Retrieval and Ranking of Combining Ontology and Content Attributes for Scientific Document

Entropy (Basel). 2022 Jun 10;24(6):810. doi: 10.3390/e24060810.

Abstract

Traditional mathematical search models retrieve scientific documents only by mathematical expressions and their contexts and do not consider the ontological attributes of scientific documents, which result in gaps between the queries and the retrieval results. To solve this problem, a retrieval and ranking model is constructed that synthesizes the information of mathematical expressions with related texts, and the ontology attributes of scientific documents are extracted to further sort the retrieval results. First, the hesitant fuzzy set of mathematical expressions is constructed by using the characteristics of the hesitant fuzzy set to address the multi-attribute problem of mathematical expression matching; then, the similarity of the mathematical expression context sentence is calculated by using the BiLSTM two-way coding feature, and the retrieval result is obtained by synthesizing the similarity between the mathematical expression and the sentence; finally, considering the ontological attributes of scientific documents, the retrieval results are ranked to obtain the final search results.
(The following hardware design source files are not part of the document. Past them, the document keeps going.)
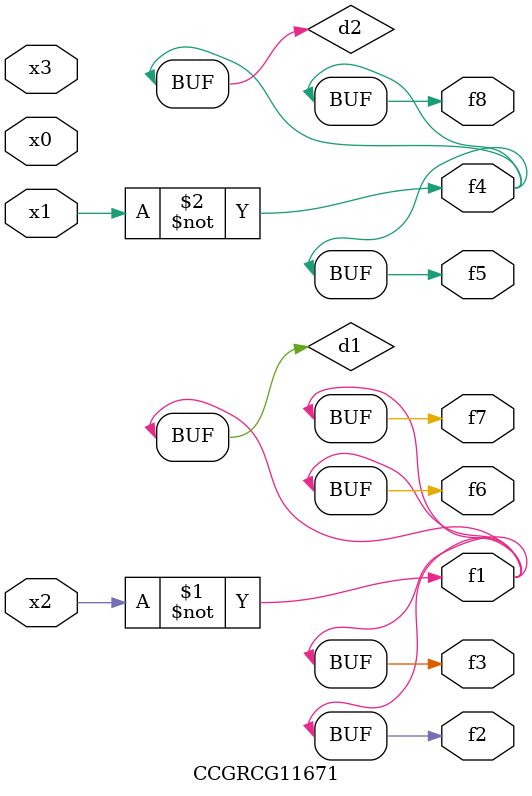
<source format=v>
module CCGRCG11671(
	input x0, x1, x2, x3,
	output f1, f2, f3, f4, f5, f6, f7, f8
);

	wire d1, d2;

	xnor (d1, x2);
	not (d2, x1);
	assign f1 = d1;
	assign f2 = d1;
	assign f3 = d1;
	assign f4 = d2;
	assign f5 = d2;
	assign f6 = d1;
	assign f7 = d1;
	assign f8 = d2;
endmodule

</source>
The MAP_10 value of the mathematical expression retrieval results on the Ntcir-Mathir-Wikipedia-Corpus dataset is 0.815, and the average value of the NDCG@10 of the scientific document ranking results is 0.9; these results prove the effectiveness of the scientific document retrieval and ranking method.

Keywords: BiLSTM; HFS; mathematical expressions; ontology attributes; scientific document retrieval and ranking.